How Fino Tijori Works
Both the remitter and beneficiary are given individual bank accounts operated with a biometric card on Fino BC transaction points. The remitter can deposit money at any Fino point, transfer the money to the beneficiary by instructing the BC agent to do so and the beneficiary can withdraw from any other Fino point using his/her secure biometric card. And if customers have registered their mobile numbers with Fino, an alert is also sent to both the remitter and beneficiary. The money, which is deposited in a bank account, even earns a 3.5 per cent interest, till it is remitted to the beneficiary.

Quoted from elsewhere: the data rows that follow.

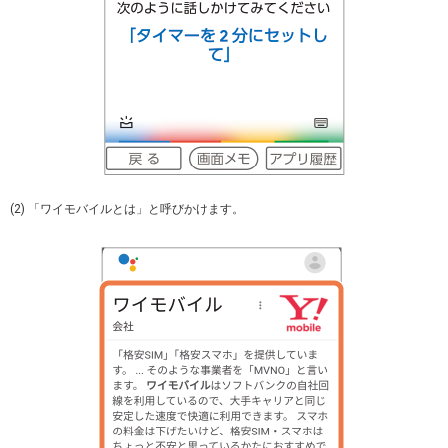
(2) 「ワイモバイルとは」と呼びかけます。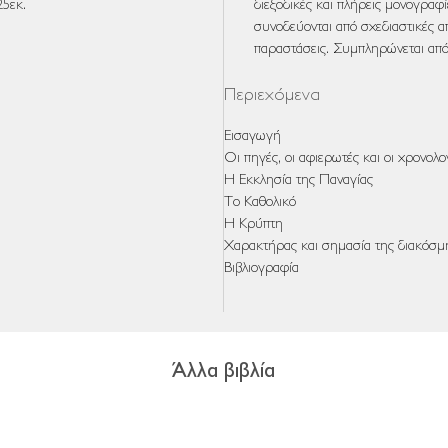
25εκ.
διεξοδικές και πλήρεις μονογραφί
συνοδεύονται από σχεδιαστικές α
παραστάσεις. Συμπληρώνεται απ
Περιεχόμενα
Εισαγωγή
Οι πηγές, οι αφιερωτές και οι χρονολ
Η Εκκλησία της Παναγίας
Το Καθολικό
Η Κρύπτη
Χαρακτήρας και σημασία της διακόσ
Βιβλιογραφία
Άλλα βιβλία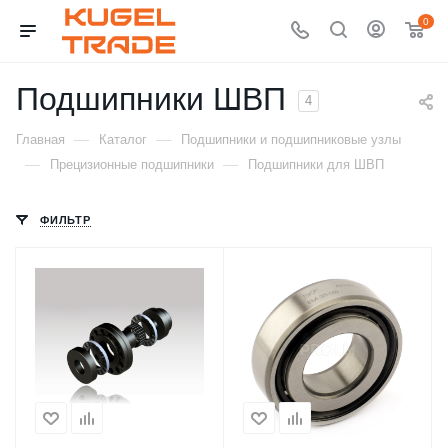
0
Подшипники ШВП
4
—
—
Главная
Каталог
Подшипники и подшипниковые узлы
—
—
Прецизионные подшипники
Подшипники для ШВП
ФИЛЬТР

Spreading the benefits all over..
Fino has plans to deploy these machines all over India in order to help people deposit such small sums of money throughout the day & has already tied up with Union Bank of India and ICICI Bank, and is in talks with other banks too. Currently, the remittance origination centres are in Delhi, Mumbai, and Surat, while destination points are in the eastern Uttar Pradesh region. So far 100 micro-deposit machines (MDMs) have been deployed in Delhi and Mumbai, and are being tested with respect to customer convenience/usage and acceptability.
According to FINO, in the three months since its launch the company is handling about 3,500 transactions a day with an aggregate value of Rs 2 crore. With plans to scale up to 200 MDMs by March 2011, the company plans to offer the facilities from 11 origination cities and also add Gujarat and Bihar to its destination network.